AZCouture Posted 22 Apr 2014 , 3:37am
post #23 of 27

AExactly, it's a waste of time. Because of my gigantimous fan count on my Facebook page (and don't for one second interpret that as bragging, don't get me started on the utter BS that comes with that many fans, I'd prefer to go back to my unnoticed ten thousand or so), I get multiple time wasting messages a day. Everything from people requesting cakes from other continents, to "plzzzz like my page", to spamming, to winks and flirting (?!?!), to questions about pricing, to you name it. Waste. Of. Time.Arrggh! Sorry...went off topic there. :D

Yes, it's rude, it's irresponsible, and it's lazy.

NoahP Posted 22 Apr 2014 , 4:30am
post #24 of 27

My wife and I welcome competition.  That is, real competition that can hold a candle to our quality of taste and decoration.  The biggest problem we face if people that aren't licensed and have their health department permits.  We've spent sizable sums to be 'legal'.  I'll even send folks to our 'real' competition for dates which we have booked up.  However, I'll also report folks to the Health Department that aren't willing to go through the right process.  It's not cheap, but, it's the law.  Everyone should play by the same rules.  If they're playing underhand with you, then I see no reason to 'play fair' with them.  They're the one's that are trying to be deceitful, not you.

pookashnoo Posted 22 Apr 2014 , 5:40am
post #25 of 27

Quote:

Originally Posted by howsweet 

This thread is about some piece of work too lazy to quote out her own cakes. Please, let's not confuse it with appropriate checking of market prices. Any competitor with any sense at all would rather quote out a few cakes to help you get a feel for pricing than have you undercharging. . Be concise, give them all the info they need to quickly quote out a cake.
Do you want to know what is slimy? Not doing your due diligence to learn what to charge and not having the backbone to charge it.
Being in business is not about be polite and sweet. There is nothing underhanded about making inquiries in order to correctly price your product.
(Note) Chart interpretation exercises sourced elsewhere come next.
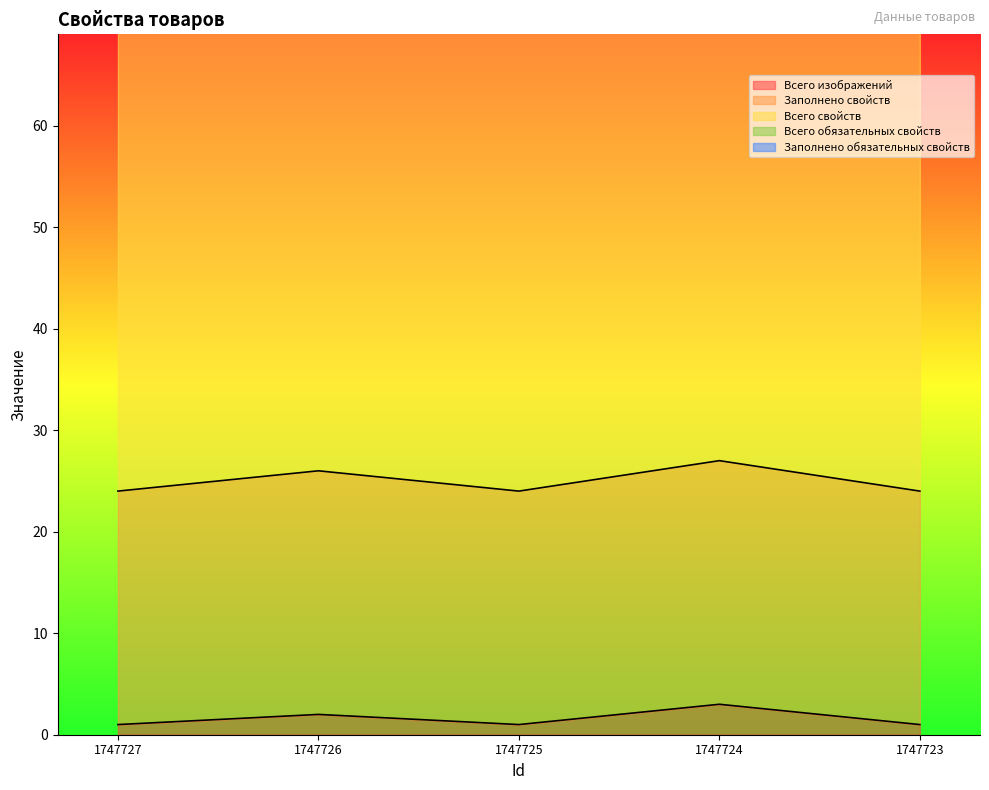

Does the chart display data point markers on the line(s)?

No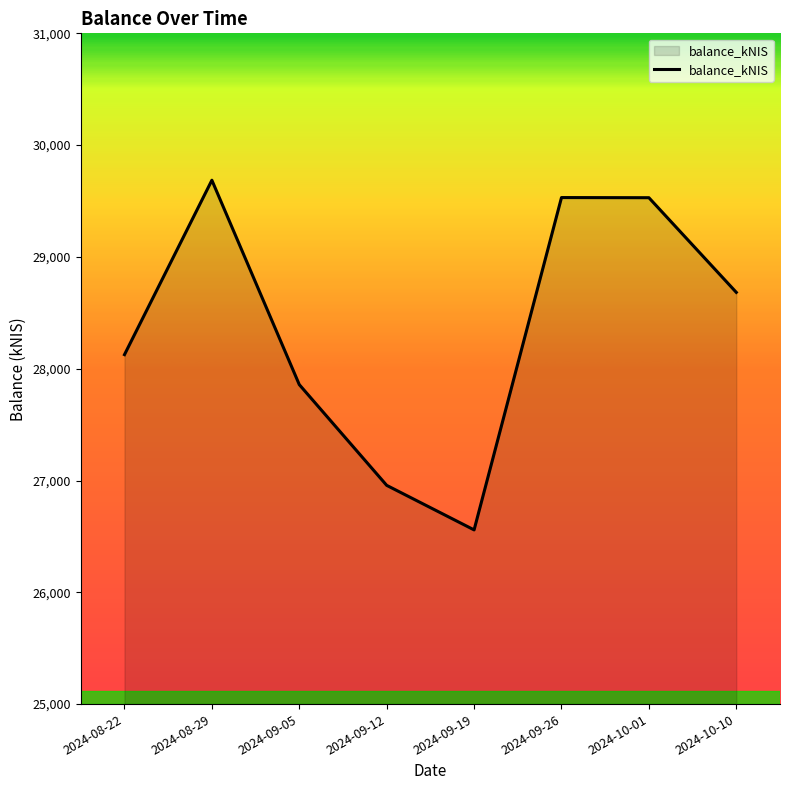

Approximately how many times larger is the value at 2024-08-29 compared to 2024-09-12?

1.1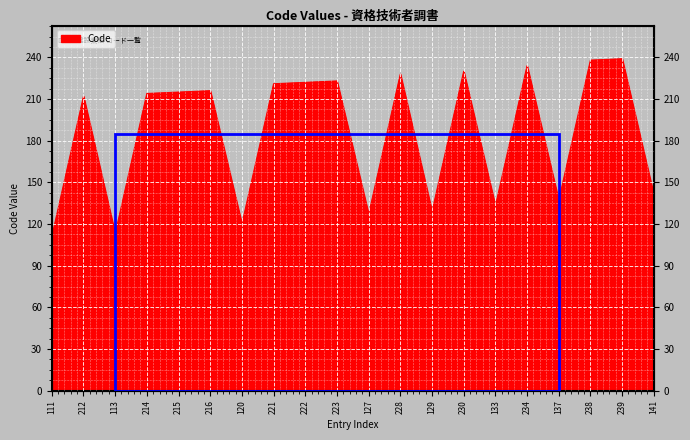

Which label corresponds to the largest value in the chart?

239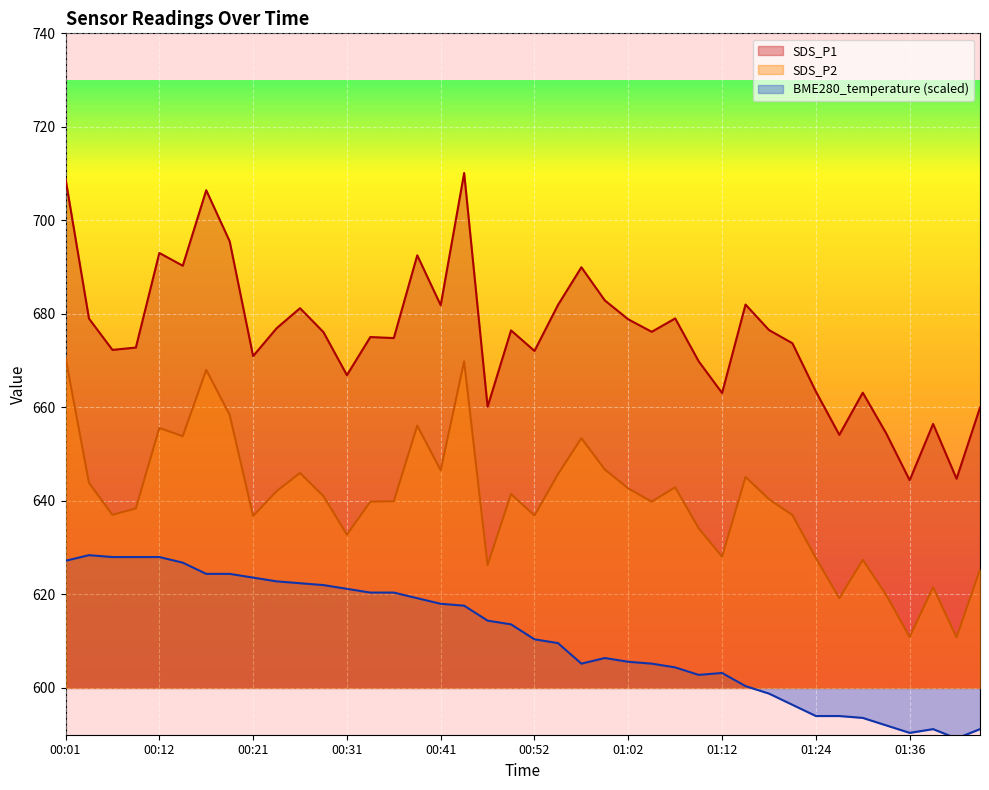

How many values in the SDS_P1 series are below 676?

19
Thanks Howsweet. This was exactly the point I was trying to make but my way with words wasn't as good as yours. Sorry, I should have been more clear in my response.

costumeczar Posted 22 Apr 2014 , 10:26am
post #26 of 27

A

Original message sent by Gingerlocks

I agree with a lot of whats being said here. If she had called me up and just said "Hi! I'm (From such and such cakes), and I am just wondering about your pricing". I would have been much more open to that conversation. Every day on this site people are constantly asking about pricing and don't mind talking to her about how to properly price cakes, honestly. She's an unregistered home business and I would have talked to her about that and how to get everything legitimate. Yes, it is business but I'm confident enough in my own work to know that she isn't really my competition; she's a cheep cake lady, who probably doesn't really understand the business end. I just don't like having my time wasted providing quotes that were never going to come to anything. 
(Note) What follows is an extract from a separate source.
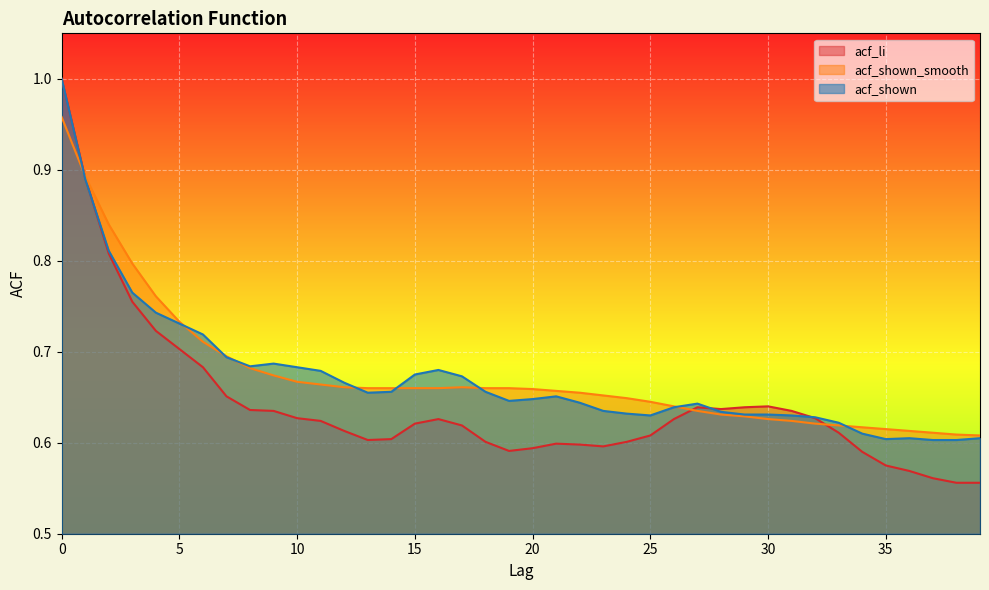

What value does the acf_shown series have at 6?

0.7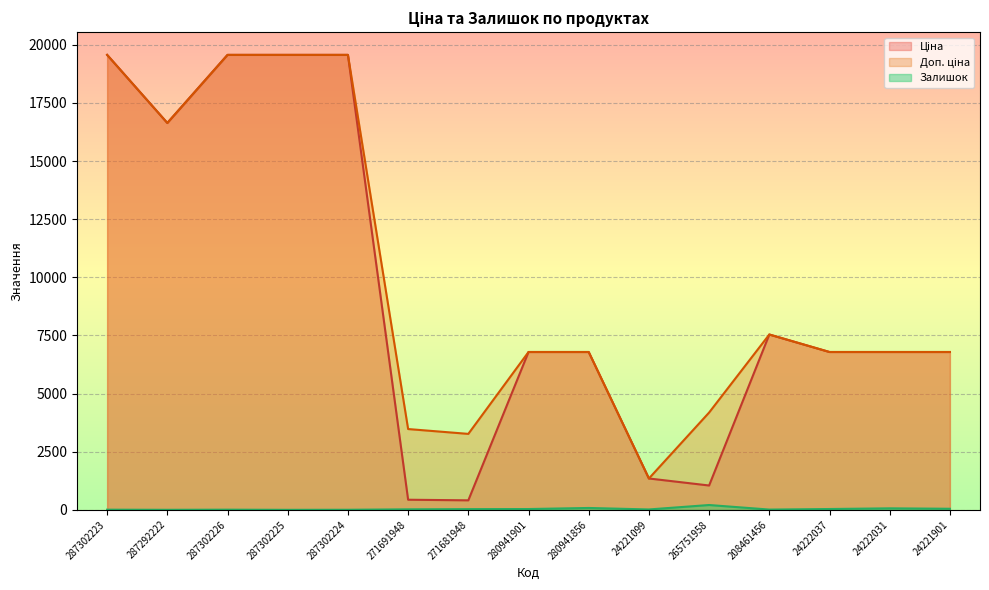

Between 287302226 and 287302223, which is larger?

287302226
If she's unregistered why don't you just turn her in? The health department would just come out and tell her to stop selling or get legal. That would take care of the issue of her being a sneaky wench, too.
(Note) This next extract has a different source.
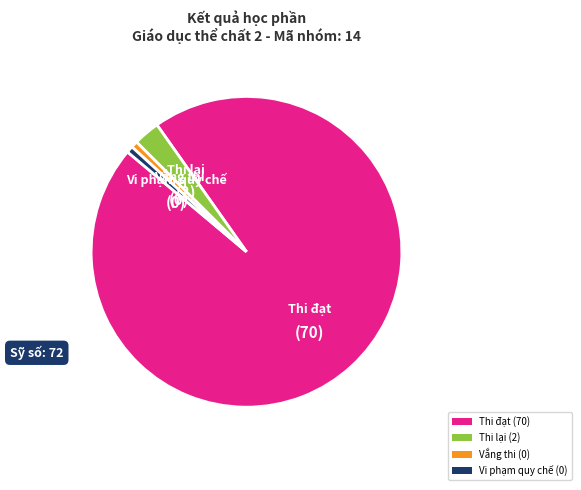

Which has a higher value, Thi đạt (70) or Vắng thi (0)?

Thi đạt (70)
Gingerlocks Posted 22 Apr 2014 , 1:50pm
post #27 of 27
Quote:
Originally Posted by costumeczar 


If she's unregistered why don't you just turn her in? The health department would just come out and tell her to stop selling or get legal. That would take care of the issue of her being a sneaky wench, too.

Honestly, I just don't want to get involved anymore in this "situation" with her. I absolutely know she is unlicensed but I have reported another place before, and basically it was a lot of hassle for me, and nothing came of it.